◆ **Excerpt provided**:
____

# carp setup?



## Nick The Stick (May 29, 2009)

Just started carp fishing and need some answers. What flies..What size (length and lb. test)leaders?

Thanks 
NIck


----------



## crkwader (Nov 7, 2008)

Hey Nick,

like all flies, carp flies can be hotly debated. My favorites are wolly buggers with beadchain eyes, stoneflys, clousers, the headstand fly, ect among others (to be honest though, glo bugs in brown, yellow, red, ect cant be beat! Not a purist thought, but who cares we are fishing for carp here!). They will eat any fly that is well presented with little to no drag on it.

As far as leaders go, I am STUCK on fluorocarbon, 10-15 lb depending on the size of fish you are chasing. Now with that being said, most people will say a long leader (IE 9-10 feet). Myself for carp, will NOT fish a leader longer than 7 feet for the simple reason I am using heavy flies that need to be turned over, so I use a shorter stouter leader. I tie up my own leaders too, for the simple reason I can tie a bunch of leaders up for 1/4 of the cost of buying them, and I can play with tapers, to turn the fly over easier, or make them stouter.


----------



## Nick The Stick (May 29, 2009)

Thanks. I use my 5wt full flex. What a fight!! I went out to water works in Cuyahoga falls(I live close by) and saw some fish. Missed one that was about 4 pounds. I think the cold front shut them off. Ill be trying all this week and hopefully i will hook up into one.


----------



## Andrew S. (May 22, 2010)

crkwader said:


> My favorites are wolly buggers with beadchain eyes


Ditto that.


----------



## Nick The Stick (May 29, 2009)

Went back out to Waterworks and found some new water to fish. Saw about 35 fish and hooked up on 3 of them, missed 2 and broke off the last. On a white and brown #8 gurgler,a yellow #12 glow bug soaked in dog food and water, and a #8 bh black wollybugger... NIck


----------



## Ajax (May 16, 2008)

I want some presentation tips!!! - a clueless flyfisherman


----------



## Intracoastal (Sep 12, 2009)

Ajax said:


> I want some presentation tips!!! - a clueless flyfisherman


Try to lead the fish by about 2 feet (casting in front and off to one side). If the fish doesn't turn toward the fly or bolt away, make a slow strip (4-6") and let the fly fall. Once the fish has spotted the fly, don't move it! Most of the time the fish will move slowly over and suck it up. Many carp spook when the fly is stripped while they are eying it. This all, of course, assumes you are imitating something that moves independently of the current (woolly bugger or crayfish, for example).

____

◆ **Provided records**:
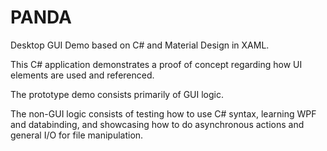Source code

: # PANDA

Desktop GUI Demo based on C# and Material Design in XAML.

This C# application demonstrates a proof of concept regarding how UI elements are used and referenced.

The prototype demo consists primarily of GUI logic. 

The non-GUI logic consists of testing how to use C# syntax, learning WPF and databinding, and showcasing how to do asynchronous actions and general I/O for file manipulation.
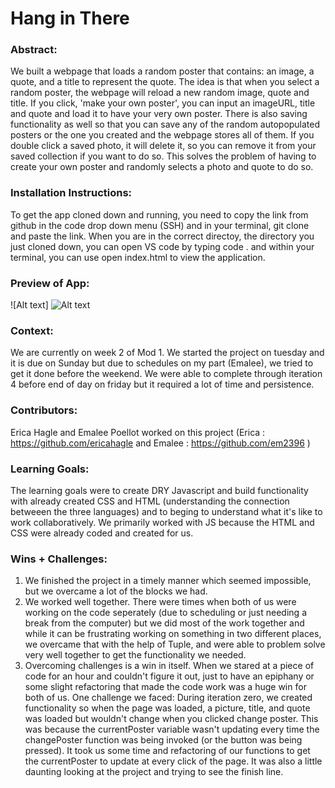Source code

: # Hang in There  

### Abstract:
[//]: <> (Briefly describe what you built and its features. What problem is the app solving? How does this application solve that problem?)
We built a webpage that loads a random poster that contains: an image, a quote, and a title to represent the quote. The idea is that when you select a random poster, the webpage will reload a new random image, quote and title. If you click, 'make your own poster', you can input an imageURL, title and quote and load it to have your very own poster. There is also saving functionality as well so that you can save any of the random autopopulated posters or the one you created and the webpage stores all of them. If you double click a saved photo, it will delete it, so you can remove it from your saved collection if you want to do so. This solves the problem of having to create your own poster and randomly selects a photo and quote to do so.

### Installation Instructions:
[//]: <> (What steps does a person have to take to get your app cloned down and running?)
To get the app cloned down and running, you need to copy the link from github in the code drop down menu (SSH) and in your terminal, git clone and paste the link. When you are in the correct directoy, the directory you just cloned down, you can open VS code by typing code . and within your terminal, you can use open index.html to view the application. 

### Preview of App:
[//]: <> (Provide ONE gif or screenshot of your application - choose the "coolest" piece of functionality to show off.)
![Alt text] ![Alt text](<Screenshot 2023-09-01 at 3.21.36 PM.png>)


### Context:
[//]: <> (Give some context for the project here. How long did you have to work on it? How far into the Turing program are you?)
We are currently on week 2 of Mod 1. We started the project on tuesday and it is due on Sunday but due to schedules on my part (Emalee), we tried to get it done before the weekend. We were able to complete through iteration 4 before end of day on friday but it required a lot of time and persistence. 
### Contributors:
[//]: <> (Who worked on this application? Link to their GitHubs.)
Erica Hagle and Emalee Poellot worked on this project (Erica : https://github.com/ericahagle and Emalee : https://github.com/em2396 )

### Learning Goals:
[//]: <> (What were the learning goals of this project? What tech did you work with?)
The learning goals were to create DRY Javascript and build functionality with already created CSS and HTML (understanding the connection betweeen the three languages) and to beging to understand what it's like to work collaboratively. We primarily worked with JS because the HTML and CSS were already coded and created for us. 

### Wins + Challenges:
[//]: <> (What are 2-3 wins you have from this project? What were some challenges you faced - and how did you get over them?)
1. We finished the project in a timely manner which seemed impossible, but we overcame a lot of the blocks we had.
2. We worked well together. There were times when both of us were working on the code seperately (due to scheduling or just needing a break from the computer) but we did most of the work together and while it can be frustrating working on something in two different places, we overcame that with the help of Tuple, and were able to problem solve very well together to get the functionality we needed.
3. Overcoming challenges is a win in itself. When we stared at a piece of code for an hour and couldn't figure it out, just to have an epiphany or some slight refactoring that made the code work was a huge win for both of us.
One challenge we faced: During iteration zero, we created functionality so when the page was loaded, a picture, title, and quote was loaded but wouldn't change when you clicked change poster. This was because the currentPoster variable wasn't updating every time the changePoster function was being invoked (or the button was being pressed). It took us some time and refactoring of our functions to get the currentPoster to update at every click of the page. It was also a little daunting looking at the project and trying to see the finish line.

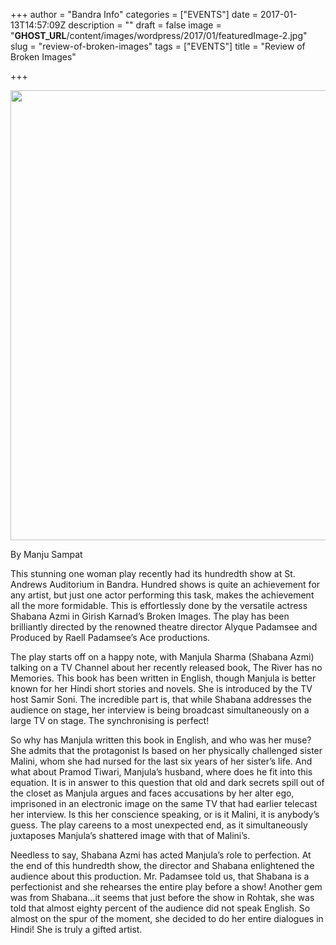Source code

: +++
author = "Bandra Info"
categories = ["EVENTS"]
date = 2017-01-13T14:57:09Z
description = ""
draft = false
image = "__GHOST_URL__/content/images/wordpress/2017/01/featuredImage-2.jpg"
slug = "review-of-broken-images"
tags = ["EVENTS"]
title = "Review of Broken Images"

+++


<p><img loading="lazy" src="https://i2.wp.com/bandra.info/wp-content/uploads/2017/01/IMG_2672-1.jpg?resize=715%2C720&#038;ssl=1" align="middle" width="715" height="720" class="aligncenter" data-recalc-dims="1"></p>
<p dir="auto">By Manju Sampat </p>
<p>This stunning one woman play recently had its hundredth show at St. Andrews Auditorium in Bandra. Hundred shows is quite an achievement for any artist, but just one actor performing this task, makes the achievement all the more formidable. This is effortlessly done by the versatile actress Shabana Azmi in Girish Karnad&#8217;s Broken Images. The play has been brilliantly directed by the renowned theatre director Alyque Padamsee and Produced by Raell Padamsee&#8217;s Ace productions. </p>
</p>
<p dir="ltr">The play starts off on a happy note, with Manjula Sharma (Shabana Azmi) talking on a TV Channel about her recently released book, The River has no Memories. This book has been written in English, though Manjula is better known for her Hindi short stories and novels. She is introduced by the TV host Samir Soni. The incredible part is, that while Shabana addresses the audience on stage, her interview is being broadcast simultaneously on a large TV on stage. The synchronising is perfect!</p>
<p>So why has Manjula written this book in English, and who was her muse? She admits that the protagonist Is based on her physically challenged sister Malini, whom she had nursed for the last six years of her sister&#8217;s life. And what about Pramod Tiwari, Manjula&#8217;s husband, where does he fit into this equation. It is in answer to this question that old  and dark secrets spill out of the closet as Manjula argues and faces accusations by her alter ego, imprisoned in an electronic image on the same TV that had earlier telecast her interview. Is this her conscience speaking, or is it Malini, it is anybody&#8217;s guess. The play careens to a most unexpected end,  as it simultaneously juxtaposes Manjula&#8217;s shattered image with that of Malini&#8217;s. </p>
<p>Needless to say, Shabana Azmi has acted Manjula&#8217;s role to perfection. At the end of this hundredth show, the director and Shabana enlightened the audience about this production. Mr. Padamsee told us, that Shabana is a perfectionist and she rehearses the entire play before a show! Another gem was from Shabana&#8230;it seems that just before the show in Rohtak, she was told that almost eighty percent of the audience did not speak English. So almost on the spur of the moment, she decided to do her entire dialogues in Hindi! She is truly a gifted artist.</p>



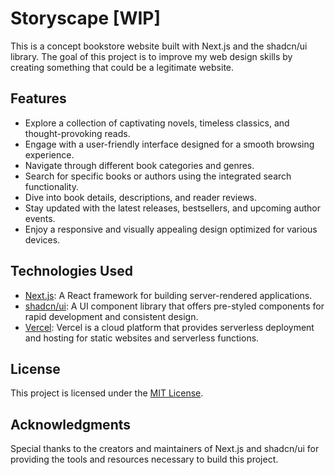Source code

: # Storyscape [WIP]

This is a concept bookstore website built with Next.js and the shadcn/ui library. The goal of this project is to improve my web design skills by creating something that could be a legitimate website.

## Features

- Explore a collection of captivating novels, timeless classics, and thought-provoking reads.
- Engage with a user-friendly interface designed for a smooth browsing experience.
- Navigate through different book categories and genres.
- Search for specific books or authors using the integrated search functionality.
- Dive into book details, descriptions, and reader reviews.
- Stay updated with the latest releases, bestsellers, and upcoming author events.
- Enjoy a responsive and visually appealing design optimized for various devices.

## Technologies Used

- [Next.js](https://nextjs.org/): A React framework for building server-rendered applications.
- [shadcn/ui](https://ui.shadcn.com/): A UI component library that offers pre-styled components for rapid development and consistent design.
- [Vercel](https://vercel.com/): Vercel is a cloud platform that provides serverless deployment and hosting for static websites and serverless functions.

## License

This project is licensed under the [MIT License](LICENSE).

## Acknowledgments

Special thanks to the creators and maintainers of Next.js and shadcn/ui for providing the tools and resources necessary to build this project.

____

◆ **Requirement 1**: In the carp fishing thread, what leader material and weight does crkwader prefer?
◆ **Requirement 2**: Pick up the carp fishing thread from the point where it stops.
None of the rows has any bearing on what is asked here.

◆ **Exercise output 1**: Fluorocarbon, 10-15 lb depending on the size of the fish.

◆ **Exercise output 2**:
For nymphs, terrestrials, dough or corn imitations, and akin, land the fly far enough upstream that it will sink to the appropriate depth by the time it reaches the carp. Also, the carp shouldn't have to move more than 2" to its left or right to grab the fly. The key to fishing these flies is a drag-free drift, whether its a floating bread crumb or hopper imitation or a drowning beetle.

The presentation you choose should also be tailored to how the fish are behaving, obviously. A fish that is nearly vertical with its tail out of the water and face in the mud will require that you strip the fly from the far side of the fish right up to 2-4" off its nose. In clear water, a slowly cruising fish may need a 2-3' lead.

In any case, try not to land the fly directly on top of the fish, no matter how it is behaving. This will spook them more often than not. 

I hope that is a start. Others will soon fill in the gaps I'm sure.


----------



## Nick The Stick (May 29, 2009)

Heres some carp flies that I though would work...

http://www.facebook.com/home.php?#!/photo.php?pid=426470&id=100000210542742

http://www.facebook.com/home.php?#!/photo.php?pid=426468&id=100000210542742

http://www.facebook.com/home.php?#!/photo.php?pid=426456&id=100000210542742&fbid=142061459144205


----------



## fallen513 (Jan 5, 2010)

Let's hear it Adara!


----------



## Intracoastal (Sep 12, 2009)

fallen513 said:


> Let's hear it Adara!


For real...can I pre-order the book on Amazon? 

Sorry, I couldn't resist. I am looking forward to reading more expertise though.


----------



## TheCream (Mar 19, 2009)

I'm planning on using my same setup I used for smallmouth buffalo on carp. It's a 9.5' 7wt with a 7' leader and 2x fluoro tippet. I will be after carp in the mud flats of a few local lakes, though, and not in current. Not sure if this will help or hurt! 

I have head stands, buggers, some small crawfish immitations I tie, and some small Clousers ready to go, now I just need to get truckin' and make it happen.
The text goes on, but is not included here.